An Order All to Himself

With his pallid, blue-jawed face, Padre Davis remains an eternal image in the memory of every 4th C.M.R. man. His pale gray eyes wide in innocent dismay and astonishment. He had the body of a man, the heart and mind of a child. He knew no fear. What we called courage – and hung decorations on him for it – he regarded with sheer amusement. He had something deeper. As preacher, with his thick Irish brogue and lilt, we could hardly understand a word he said. Even the passage from Revelations that ends the burial service – and surely we ought to know that by heart – sounded foreign as he lilted it. He had come out from Ireland as a missionary to some little Anglican Church in Alberta.

Canadian veterans will remember such scenes as this … guns being taken through shell-wrecked villages to the front lines.

But he was a queer one. He consorted with publicans and sinners. He deliberately sought out all the blacklegs in the battalion, the drunks, the gamblers, the blasphemers, the timid, the fearful, and sat with them, by day and by night, in the trenches. He carried around haversacks of secret treasures which we who loved him most accused him of having stolen somewhere, and these he gave to the least worthy.

He wheedled patrols out of sentimental platoon officers in order to go ghouling around in No Man’s Land to seek and bury fliers, British or German, it did not matter, who fell flaming between the lines; and there, before the abashed patrol guarding him, he would kneel, helmet laid aside, in the wind and the night, speaking softly from a little open book which he could not see in the dark; and in the morning the Germans would be astonished to see, in No Man’s Land, a fresh grave and a new cross shining.

We tried to keep him. The colonel thought up special duties for him, that would detain him at the wagon lines. He was not encouraged to spend his time up in the front trenches. His friends, both officers and privates, reasoned with him. He listened to all our importunities with earnest, wide stare, as if trying so hard to understand our point of view. We told him he was becoming a moral hazard; if anything happened to him, it would ruin the morale of us all. He just laughed. He buried a hundred or two of us.
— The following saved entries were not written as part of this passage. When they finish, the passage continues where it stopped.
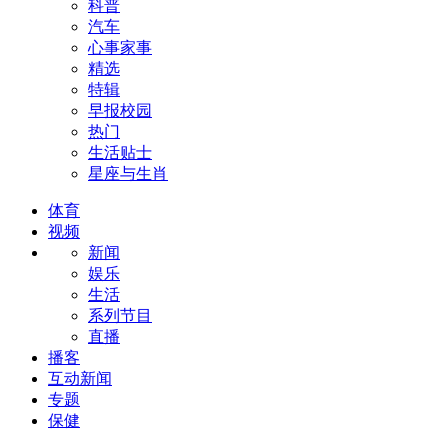
科普
汽车
心事家事
精选
特辑
早报校园
热门
生活贴士
星座与生肖
体育
视频
新闻
娱乐
生活
系列节目
直播
播客
互动新闻
专题
保健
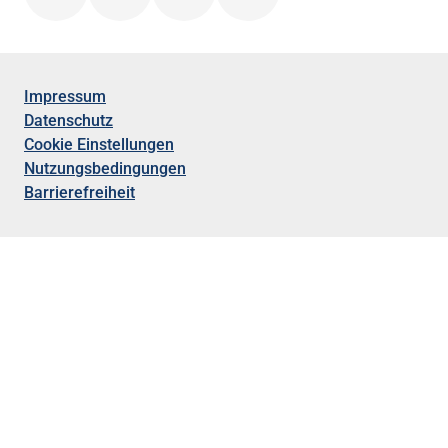
Impressum
Datenschutz
Cookie Einstellungen
Nutzungsbedingungen
Barrierefreiheit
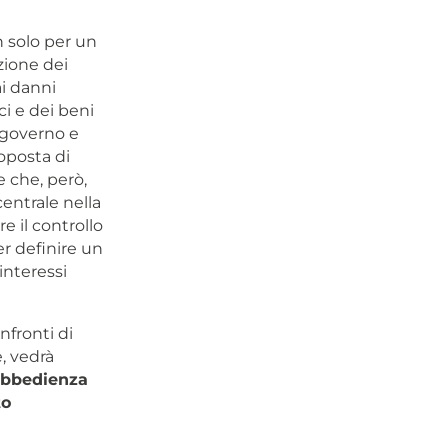
n solo per un
zione dei
ai danni
ci e dei beni
 governo e
oposta di
e che, però,
entrale nella
e il controllo
er definire un
interessi
nfronti di
e, vedrà
obbedienza
to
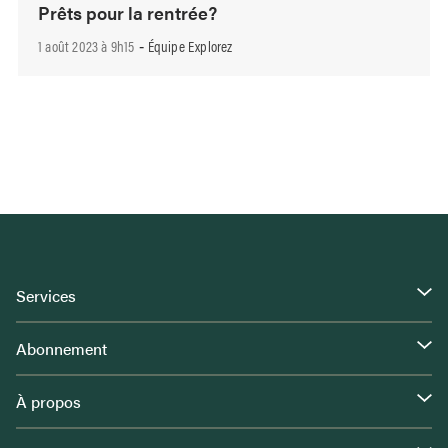
Prêts pour la rentrée?
1 août 2023 à 9h15
Équipe Explorez
-
Services
Abonnement
À propos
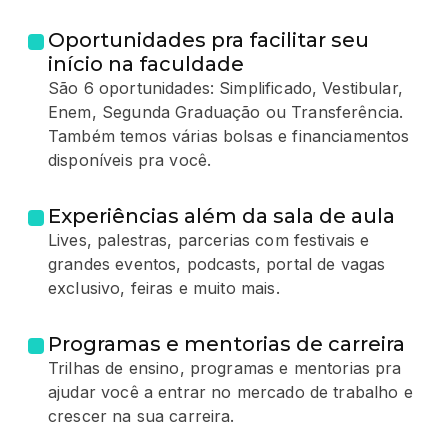
Oportunidades pra facilitar seu
início na faculdade
São 6 oportunidades: Simplificado, Vestibular,
Enem, Segunda Graduação ou Transferência.
Também temos várias bolsas e financiamentos
disponíveis pra você.
Experiências além da sala de aula
Lives, palestras, parcerias com festivais e
grandes eventos, podcasts, portal de vagas
exclusivo, feiras e muito mais.
Programas e mentorias de carreira
Trilhas de ensino, programas e mentorias pra
ajudar você a entrar no mercado de trabalho e
crescer na sua carreira.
He was so mad, so lawless, so childish and irresponsible, that when, ten months later, we came to the Battle of Amiens, the Colonel favored Captain Davis with a special, personal order. Not merely a mention in operation orders. An order all to himself.

“From the O.C.

4th C.M.R.

To Captain W. H. Davis, M.C. Chaplain, 4th C.M.R

“During the coming engagement you will please remain at the battalion wagon lines at Boves Wood until you receive from the commanding officer a written order to come forward.”

At broad noon, we swept, almost a battalion in line, like in Wellington’s time, out of Le Quesnel to go, across a lovely August plateau of waving wheat, to Folies, 1,000 yards ahead.

About the middle of the line, stiff and straight, was Padre Davis, turning his head to right, to left, watching where they fell.

When enough had fallen he turned and ran back to the brick wall of the chateau in Le Quesnel and led out the bandsmen, who acted as stretcher-bearers in battle.

Leading them, pointing to where the boys had fallen, a shell struck at his feet.

And from his top left-hand breast pocket, the one the little purple and white ribbon was over, as we laid him number one in the long grave with Lieut. John McDonald and twelve men of the regiment, in Le Quesnel Catholic cemetery, though they were all Protestants, we took that same order, at the bottom of which the padre had written in pencil:

“Orders is orders.”

Whose orders?


Editor’s Note: The 4th Canadian Mounted Rifles was the unit that Greg Clark belonged to in the First World War.